* _GIVEN ENTRIES_:
<<<<

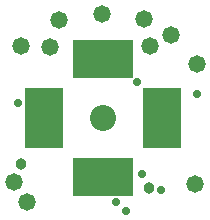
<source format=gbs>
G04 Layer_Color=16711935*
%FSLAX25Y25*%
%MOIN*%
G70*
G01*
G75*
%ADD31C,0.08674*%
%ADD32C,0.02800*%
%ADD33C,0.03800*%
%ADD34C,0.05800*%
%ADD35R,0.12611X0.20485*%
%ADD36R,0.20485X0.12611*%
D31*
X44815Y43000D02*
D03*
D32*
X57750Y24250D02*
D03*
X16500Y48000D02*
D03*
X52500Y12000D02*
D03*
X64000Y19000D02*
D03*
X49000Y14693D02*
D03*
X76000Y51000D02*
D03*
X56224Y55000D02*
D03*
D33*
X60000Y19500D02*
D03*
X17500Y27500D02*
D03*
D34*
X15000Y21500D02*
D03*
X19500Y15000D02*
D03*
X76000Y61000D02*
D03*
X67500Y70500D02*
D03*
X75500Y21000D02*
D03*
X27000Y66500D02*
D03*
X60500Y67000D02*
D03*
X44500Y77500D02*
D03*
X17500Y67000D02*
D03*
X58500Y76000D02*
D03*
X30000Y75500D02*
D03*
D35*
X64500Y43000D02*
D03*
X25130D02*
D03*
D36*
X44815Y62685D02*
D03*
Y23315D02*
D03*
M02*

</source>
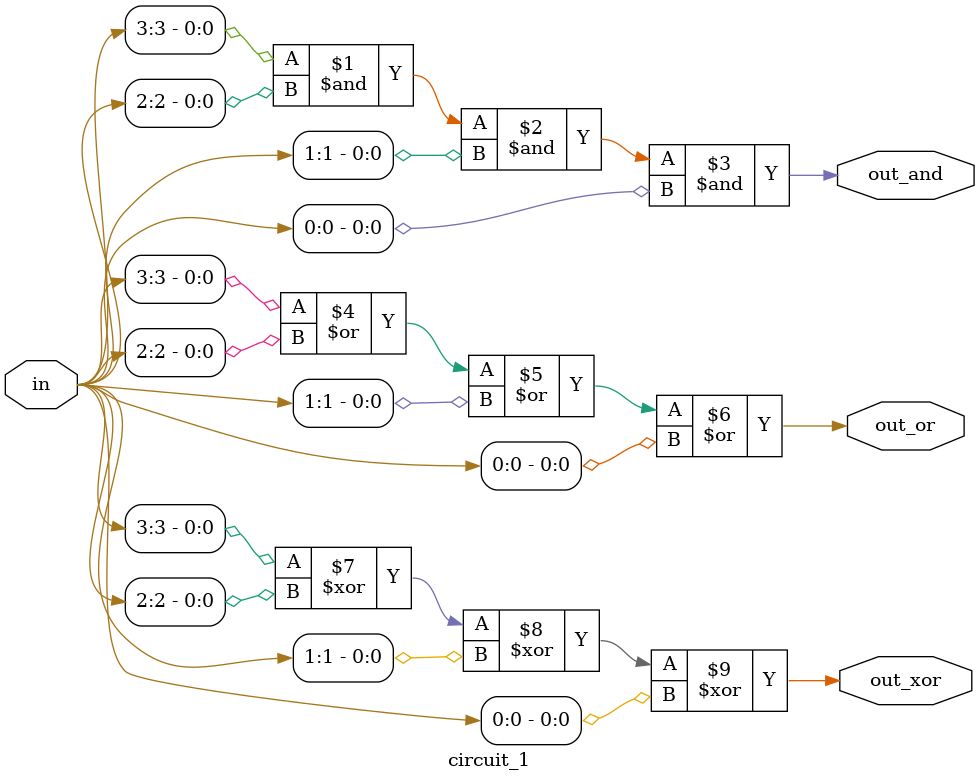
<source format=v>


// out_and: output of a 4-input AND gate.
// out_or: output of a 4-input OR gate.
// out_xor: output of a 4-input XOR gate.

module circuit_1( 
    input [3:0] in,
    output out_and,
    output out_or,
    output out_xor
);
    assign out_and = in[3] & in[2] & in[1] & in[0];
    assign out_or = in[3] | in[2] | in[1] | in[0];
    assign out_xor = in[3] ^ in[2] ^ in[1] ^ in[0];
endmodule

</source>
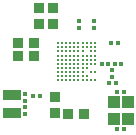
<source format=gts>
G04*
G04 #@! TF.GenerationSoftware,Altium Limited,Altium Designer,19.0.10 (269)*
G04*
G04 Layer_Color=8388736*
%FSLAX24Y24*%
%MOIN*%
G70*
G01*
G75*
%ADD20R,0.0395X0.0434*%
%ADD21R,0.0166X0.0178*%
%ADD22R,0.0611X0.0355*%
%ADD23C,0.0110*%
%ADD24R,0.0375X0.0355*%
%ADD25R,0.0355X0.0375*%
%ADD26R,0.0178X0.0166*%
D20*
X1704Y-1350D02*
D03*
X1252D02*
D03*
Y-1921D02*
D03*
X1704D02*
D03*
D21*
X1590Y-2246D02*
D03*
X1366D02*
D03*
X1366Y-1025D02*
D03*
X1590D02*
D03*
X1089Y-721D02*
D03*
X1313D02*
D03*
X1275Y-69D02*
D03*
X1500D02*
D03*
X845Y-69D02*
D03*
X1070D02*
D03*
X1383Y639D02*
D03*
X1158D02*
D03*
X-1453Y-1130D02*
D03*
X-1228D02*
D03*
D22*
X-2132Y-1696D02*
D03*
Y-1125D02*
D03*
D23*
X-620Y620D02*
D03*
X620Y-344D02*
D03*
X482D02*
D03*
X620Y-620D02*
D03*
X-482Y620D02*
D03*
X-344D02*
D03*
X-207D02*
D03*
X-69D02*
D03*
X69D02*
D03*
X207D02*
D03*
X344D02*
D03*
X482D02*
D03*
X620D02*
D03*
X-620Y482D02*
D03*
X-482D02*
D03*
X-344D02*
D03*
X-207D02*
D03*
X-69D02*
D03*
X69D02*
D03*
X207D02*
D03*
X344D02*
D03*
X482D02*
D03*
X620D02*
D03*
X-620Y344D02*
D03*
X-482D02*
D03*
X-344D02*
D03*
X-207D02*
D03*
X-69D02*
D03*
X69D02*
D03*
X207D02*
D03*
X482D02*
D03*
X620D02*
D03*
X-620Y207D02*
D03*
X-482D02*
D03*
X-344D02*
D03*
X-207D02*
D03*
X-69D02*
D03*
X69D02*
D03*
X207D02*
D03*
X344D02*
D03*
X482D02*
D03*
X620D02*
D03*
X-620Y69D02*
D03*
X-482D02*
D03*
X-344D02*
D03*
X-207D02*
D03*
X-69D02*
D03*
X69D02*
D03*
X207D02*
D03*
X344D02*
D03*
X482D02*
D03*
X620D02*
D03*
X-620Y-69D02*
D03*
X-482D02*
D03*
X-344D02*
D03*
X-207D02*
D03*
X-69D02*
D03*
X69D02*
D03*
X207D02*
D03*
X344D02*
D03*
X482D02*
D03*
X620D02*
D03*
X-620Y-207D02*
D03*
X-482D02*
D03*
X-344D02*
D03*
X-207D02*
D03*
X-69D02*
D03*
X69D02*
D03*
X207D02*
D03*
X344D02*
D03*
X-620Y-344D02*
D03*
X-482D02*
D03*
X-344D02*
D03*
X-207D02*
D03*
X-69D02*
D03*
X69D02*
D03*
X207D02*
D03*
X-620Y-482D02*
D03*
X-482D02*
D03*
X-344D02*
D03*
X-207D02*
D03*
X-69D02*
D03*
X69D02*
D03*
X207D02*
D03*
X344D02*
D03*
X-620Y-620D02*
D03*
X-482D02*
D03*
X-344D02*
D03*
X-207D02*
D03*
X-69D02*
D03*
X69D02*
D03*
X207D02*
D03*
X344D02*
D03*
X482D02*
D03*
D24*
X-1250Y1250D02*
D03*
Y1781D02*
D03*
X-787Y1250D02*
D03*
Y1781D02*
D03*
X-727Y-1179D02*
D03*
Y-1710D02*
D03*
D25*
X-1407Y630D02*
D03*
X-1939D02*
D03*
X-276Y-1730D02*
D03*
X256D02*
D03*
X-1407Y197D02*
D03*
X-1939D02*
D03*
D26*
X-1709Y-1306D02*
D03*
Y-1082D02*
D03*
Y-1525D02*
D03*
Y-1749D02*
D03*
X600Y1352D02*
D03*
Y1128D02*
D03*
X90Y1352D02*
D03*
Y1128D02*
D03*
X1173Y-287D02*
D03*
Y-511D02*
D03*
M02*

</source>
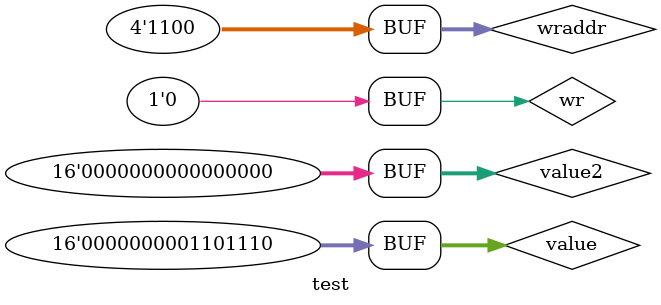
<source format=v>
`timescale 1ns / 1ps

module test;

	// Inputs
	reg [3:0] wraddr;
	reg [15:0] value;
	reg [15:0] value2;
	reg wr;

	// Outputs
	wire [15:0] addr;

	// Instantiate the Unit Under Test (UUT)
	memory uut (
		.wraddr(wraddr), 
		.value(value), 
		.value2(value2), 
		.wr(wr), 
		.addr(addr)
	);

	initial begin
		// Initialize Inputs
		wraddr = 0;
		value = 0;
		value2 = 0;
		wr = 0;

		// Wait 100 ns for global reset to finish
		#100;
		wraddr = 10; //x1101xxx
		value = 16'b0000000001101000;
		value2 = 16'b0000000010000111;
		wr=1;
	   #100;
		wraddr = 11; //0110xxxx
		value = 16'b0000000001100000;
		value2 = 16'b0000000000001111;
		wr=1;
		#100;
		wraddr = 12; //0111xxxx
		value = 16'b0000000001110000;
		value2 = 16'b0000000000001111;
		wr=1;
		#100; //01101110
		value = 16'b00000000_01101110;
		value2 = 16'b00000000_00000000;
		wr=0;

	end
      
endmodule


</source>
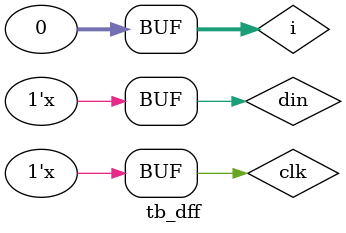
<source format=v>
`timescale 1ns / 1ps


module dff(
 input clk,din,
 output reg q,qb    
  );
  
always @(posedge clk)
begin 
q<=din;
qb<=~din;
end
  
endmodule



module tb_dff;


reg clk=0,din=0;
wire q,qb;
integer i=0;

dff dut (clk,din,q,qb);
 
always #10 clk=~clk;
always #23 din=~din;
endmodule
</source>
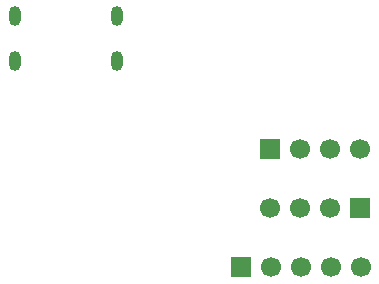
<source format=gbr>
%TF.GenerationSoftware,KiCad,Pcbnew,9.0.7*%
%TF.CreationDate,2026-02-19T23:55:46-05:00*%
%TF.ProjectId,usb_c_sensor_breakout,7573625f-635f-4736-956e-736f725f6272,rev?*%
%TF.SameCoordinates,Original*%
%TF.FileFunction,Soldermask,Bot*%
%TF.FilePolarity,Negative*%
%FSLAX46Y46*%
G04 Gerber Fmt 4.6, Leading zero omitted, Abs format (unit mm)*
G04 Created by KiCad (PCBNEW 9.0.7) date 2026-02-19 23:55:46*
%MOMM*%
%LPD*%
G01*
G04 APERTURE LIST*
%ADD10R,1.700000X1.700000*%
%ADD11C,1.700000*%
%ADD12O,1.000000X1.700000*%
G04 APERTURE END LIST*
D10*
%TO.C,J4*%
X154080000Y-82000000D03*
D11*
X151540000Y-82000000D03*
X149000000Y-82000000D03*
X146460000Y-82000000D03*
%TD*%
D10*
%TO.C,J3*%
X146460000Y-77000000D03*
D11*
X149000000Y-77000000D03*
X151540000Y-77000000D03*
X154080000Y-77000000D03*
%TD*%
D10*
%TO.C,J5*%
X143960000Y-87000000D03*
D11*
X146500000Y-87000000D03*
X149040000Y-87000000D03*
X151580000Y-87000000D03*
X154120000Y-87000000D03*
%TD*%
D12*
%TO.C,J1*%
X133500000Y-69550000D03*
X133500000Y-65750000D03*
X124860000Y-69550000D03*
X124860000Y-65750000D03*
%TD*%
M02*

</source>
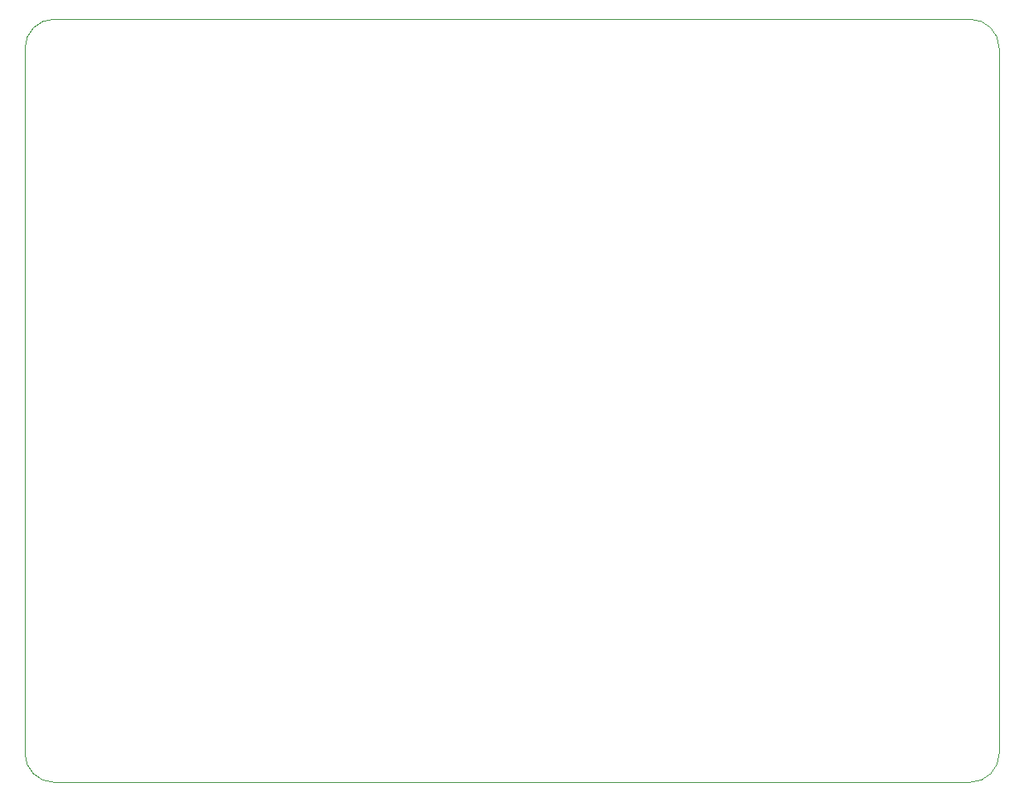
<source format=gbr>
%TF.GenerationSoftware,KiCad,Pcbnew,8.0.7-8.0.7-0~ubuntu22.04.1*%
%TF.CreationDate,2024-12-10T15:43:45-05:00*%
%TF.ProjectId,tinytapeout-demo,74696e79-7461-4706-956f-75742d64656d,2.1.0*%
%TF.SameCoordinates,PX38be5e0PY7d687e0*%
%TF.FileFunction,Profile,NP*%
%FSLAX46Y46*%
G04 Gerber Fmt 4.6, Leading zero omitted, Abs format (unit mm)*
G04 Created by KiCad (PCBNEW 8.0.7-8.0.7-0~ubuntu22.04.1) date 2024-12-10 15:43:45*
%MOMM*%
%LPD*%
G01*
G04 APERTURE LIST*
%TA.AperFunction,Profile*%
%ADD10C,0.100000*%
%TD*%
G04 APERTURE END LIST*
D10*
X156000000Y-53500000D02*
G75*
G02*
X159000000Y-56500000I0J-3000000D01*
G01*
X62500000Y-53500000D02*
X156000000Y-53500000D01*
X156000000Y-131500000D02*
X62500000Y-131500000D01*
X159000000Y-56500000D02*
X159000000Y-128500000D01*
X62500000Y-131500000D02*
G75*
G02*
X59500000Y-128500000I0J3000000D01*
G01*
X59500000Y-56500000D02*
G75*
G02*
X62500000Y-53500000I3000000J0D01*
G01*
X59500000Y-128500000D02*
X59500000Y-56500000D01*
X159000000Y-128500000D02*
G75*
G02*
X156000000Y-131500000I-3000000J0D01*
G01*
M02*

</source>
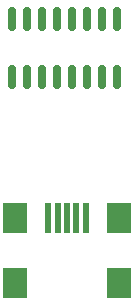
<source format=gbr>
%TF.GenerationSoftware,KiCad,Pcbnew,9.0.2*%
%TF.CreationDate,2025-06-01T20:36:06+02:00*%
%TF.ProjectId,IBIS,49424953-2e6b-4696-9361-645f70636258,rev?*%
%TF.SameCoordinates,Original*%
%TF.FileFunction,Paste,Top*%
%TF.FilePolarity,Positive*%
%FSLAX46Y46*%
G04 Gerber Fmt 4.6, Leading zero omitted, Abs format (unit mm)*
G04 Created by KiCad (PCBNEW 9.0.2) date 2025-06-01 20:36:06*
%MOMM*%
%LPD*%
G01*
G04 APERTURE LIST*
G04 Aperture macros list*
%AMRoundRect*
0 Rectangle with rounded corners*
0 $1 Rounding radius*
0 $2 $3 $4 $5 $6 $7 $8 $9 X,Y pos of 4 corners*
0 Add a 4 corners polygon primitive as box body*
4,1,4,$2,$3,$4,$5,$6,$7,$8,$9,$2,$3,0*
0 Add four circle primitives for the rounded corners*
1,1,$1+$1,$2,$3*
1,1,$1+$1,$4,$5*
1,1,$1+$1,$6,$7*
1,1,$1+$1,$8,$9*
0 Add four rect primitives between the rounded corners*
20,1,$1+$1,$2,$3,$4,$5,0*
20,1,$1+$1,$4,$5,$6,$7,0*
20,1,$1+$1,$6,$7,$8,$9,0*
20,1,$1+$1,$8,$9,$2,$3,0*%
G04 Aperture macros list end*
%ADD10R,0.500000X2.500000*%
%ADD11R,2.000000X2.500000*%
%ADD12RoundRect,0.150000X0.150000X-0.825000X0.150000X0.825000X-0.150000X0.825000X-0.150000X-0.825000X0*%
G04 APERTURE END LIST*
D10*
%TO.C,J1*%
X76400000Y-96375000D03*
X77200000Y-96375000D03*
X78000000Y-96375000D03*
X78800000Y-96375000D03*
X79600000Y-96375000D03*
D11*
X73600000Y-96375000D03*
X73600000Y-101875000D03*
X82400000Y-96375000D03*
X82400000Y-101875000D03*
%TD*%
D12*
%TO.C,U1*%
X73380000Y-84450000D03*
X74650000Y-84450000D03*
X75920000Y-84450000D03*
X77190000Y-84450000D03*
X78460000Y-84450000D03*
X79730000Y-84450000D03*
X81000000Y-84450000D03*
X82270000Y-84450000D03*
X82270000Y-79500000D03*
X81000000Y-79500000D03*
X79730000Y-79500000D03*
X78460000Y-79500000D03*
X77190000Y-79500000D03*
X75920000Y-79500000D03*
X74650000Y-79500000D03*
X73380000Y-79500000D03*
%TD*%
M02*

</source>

>>>>

* _WORK REQUEST_: Print the lines from the beginning of the records up to and including the line containing "X-2132Y-1696D02*", word for word, with no pictures.

* _ANSWER TO THE PROBLEM_:
<source format=gbs>
G04 Layer_Color=16711935*
%FSLAX25Y25*%
%MOIN*%
G70*
G01*
G75*
%ADD31C,0.08674*%
%ADD32C,0.02800*%
%ADD33C,0.03800*%
%ADD34C,0.05800*%
%ADD35R,0.12611X0.20485*%
%ADD36R,0.20485X0.12611*%
D31*
X44815Y43000D02*
D03*
D32*
X57750Y24250D02*
D03*
X16500Y48000D02*
D03*
X52500Y12000D02*
D03*
X64000Y19000D02*
D03*
X49000Y14693D02*
D03*
X76000Y51000D02*
D03*
X56224Y55000D02*
D03*
D33*
X60000Y19500D02*
D03*
X17500Y27500D02*
D03*
D34*
X15000Y21500D02*
D03*
X19500Y15000D02*
D03*
X76000Y61000D02*
D03*
X67500Y70500D02*
D03*
X75500Y21000D02*
D03*
X27000Y66500D02*
D03*
X60500Y67000D02*
D03*
X44500Y77500D02*
D03*
X17500Y67000D02*
D03*
X58500Y76000D02*
D03*
X30000Y75500D02*
D03*
D35*
X64500Y43000D02*
D03*
X25130D02*
D03*
D36*
X44815Y62685D02*
D03*
Y23315D02*
D03*
M02*

</source>
<source format=v>


// out_and: output of a 4-input AND gate.
// out_or: output of a 4-input OR gate.
// out_xor: output of a 4-input XOR gate.

module circuit_1( 
    input [3:0] in,
    output out_and,
    output out_or,
    output out_xor
);
    assign out_and = in[3] & in[2] & in[1] & in[0];
    assign out_or = in[3] | in[2] | in[1] | in[0];
    assign out_xor = in[3] ^ in[2] ^ in[1] ^ in[0];
endmodule

</source>
<source format=gts>
G04*
G04 #@! TF.GenerationSoftware,Altium Limited,Altium Designer,19.0.10 (269)*
G04*
G04 Layer_Color=8388736*
%FSLAX24Y24*%
%MOIN*%
G70*
G01*
G75*
%ADD20R,0.0395X0.0434*%
%ADD21R,0.0166X0.0178*%
%ADD22R,0.0611X0.0355*%
%ADD23C,0.0110*%
%ADD24R,0.0375X0.0355*%
%ADD25R,0.0355X0.0375*%
%ADD26R,0.0178X0.0166*%
D20*
X1704Y-1350D02*
D03*
X1252D02*
D03*
Y-1921D02*
D03*
X1704D02*
D03*
D21*
X1590Y-2246D02*
D03*
X1366D02*
D03*
X1366Y-1025D02*
D03*
X1590D02*
D03*
X1089Y-721D02*
D03*
X1313D02*
D03*
X1275Y-69D02*
D03*
X1500D02*
D03*
X845Y-69D02*
D03*
X1070D02*
D03*
X1383Y639D02*
D03*
X1158D02*
D03*
X-1453Y-1130D02*
D03*
X-1228D02*
D03*
D22*
X-2132Y-1696D02*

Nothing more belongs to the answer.